(Reuters) -Australia’s Lynas Rare Earths Ltd posted record quarterly revenue on Monday on the back of “very strong” demand for its range of specialized metals that offset softer prices, sending its shares to a more than eight-year high.
Lynas, the largest rare earths producer outside China, reported a jump in fourth-quarter revenue to A$185.9 million ($137 million), more than triple A$38 million a year earlier, pushing the stock up 9% to A$7.01, its highest since January 2013.
Demand for rare earth materials such as neodymium and praseodymium (NdPr) has rebounded from a pandemic-driven drop last year as electric vehicles continue to gain popularity amid a global push to reduce carbon emissions.
NdPr is also used in magnets for windfarms, gadgets like smartphones, and military equipment, and Lynas and other western producers stand to benefit from efforts by the United States to curb its reliance on China for the specialized minerals.
“Demand for Lynas products, in particular for our NdPr product family, continued to be very strong through the quarter, leading to record sales and cash collection,” Chief Executive Officer Amanda Lacaze said in a statement.
Lacaze said a drop in prices during the quarter was due to a “normal correction after the sharp and speculative increases seen in the previous months” and added that prices had strengthened again in July.
Lynas produced 1,393 tonnes of NdPr in the quarter, up from 775 tonnes a year ago. Its full product range garnered an average selling price of A$39.1/kg, up from A$20.2/kg last year.
Lynas also said it had identified a second potential site in Malaysia to build a low-level radioactive waste disposal facility amid ongoing delays for clearance of an earlier site identified by the Pahang state government.

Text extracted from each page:
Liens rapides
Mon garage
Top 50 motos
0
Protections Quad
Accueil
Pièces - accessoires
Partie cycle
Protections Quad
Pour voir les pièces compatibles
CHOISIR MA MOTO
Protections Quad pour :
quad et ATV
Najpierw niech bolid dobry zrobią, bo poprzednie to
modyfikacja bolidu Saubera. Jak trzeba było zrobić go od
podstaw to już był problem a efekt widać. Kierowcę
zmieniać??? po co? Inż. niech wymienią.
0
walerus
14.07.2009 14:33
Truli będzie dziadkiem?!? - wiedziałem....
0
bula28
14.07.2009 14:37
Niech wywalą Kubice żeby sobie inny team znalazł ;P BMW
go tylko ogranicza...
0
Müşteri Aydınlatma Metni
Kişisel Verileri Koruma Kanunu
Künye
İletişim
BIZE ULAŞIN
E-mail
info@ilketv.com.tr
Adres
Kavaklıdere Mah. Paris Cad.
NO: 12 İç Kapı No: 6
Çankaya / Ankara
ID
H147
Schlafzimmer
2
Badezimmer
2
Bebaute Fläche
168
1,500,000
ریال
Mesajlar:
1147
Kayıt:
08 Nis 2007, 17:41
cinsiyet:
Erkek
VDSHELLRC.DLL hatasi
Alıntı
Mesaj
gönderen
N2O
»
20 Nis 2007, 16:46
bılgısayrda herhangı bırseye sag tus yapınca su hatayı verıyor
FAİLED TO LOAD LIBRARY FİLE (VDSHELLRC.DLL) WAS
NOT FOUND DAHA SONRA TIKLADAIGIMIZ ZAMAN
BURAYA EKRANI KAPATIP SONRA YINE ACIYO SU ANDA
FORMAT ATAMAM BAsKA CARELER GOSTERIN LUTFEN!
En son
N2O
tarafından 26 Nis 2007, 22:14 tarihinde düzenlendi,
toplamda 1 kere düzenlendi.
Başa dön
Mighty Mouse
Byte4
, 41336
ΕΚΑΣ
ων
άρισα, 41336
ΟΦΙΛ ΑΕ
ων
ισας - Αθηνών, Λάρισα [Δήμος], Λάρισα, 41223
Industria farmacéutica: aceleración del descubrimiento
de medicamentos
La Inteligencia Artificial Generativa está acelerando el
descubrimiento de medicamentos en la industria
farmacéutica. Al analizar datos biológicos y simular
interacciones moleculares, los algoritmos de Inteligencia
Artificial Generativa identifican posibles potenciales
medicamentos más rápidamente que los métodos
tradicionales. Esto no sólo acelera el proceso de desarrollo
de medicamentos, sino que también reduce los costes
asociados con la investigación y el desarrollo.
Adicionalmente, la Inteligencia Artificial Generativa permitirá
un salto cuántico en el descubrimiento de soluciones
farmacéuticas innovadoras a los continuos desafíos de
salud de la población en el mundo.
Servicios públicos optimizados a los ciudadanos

Try it: Update the part of the Lynas report that opens with the words containing "NdPr is also" and closes with "the specialized minerals.", changing "windfarms" to "wind farms".

Answer section:
NdPr is also used in magnets for wind farms, gadgets like smartphones, and military equipment, and Lynas and other western producers stand to benefit from efforts by the United States to curb its reliance on China for the specialized minerals.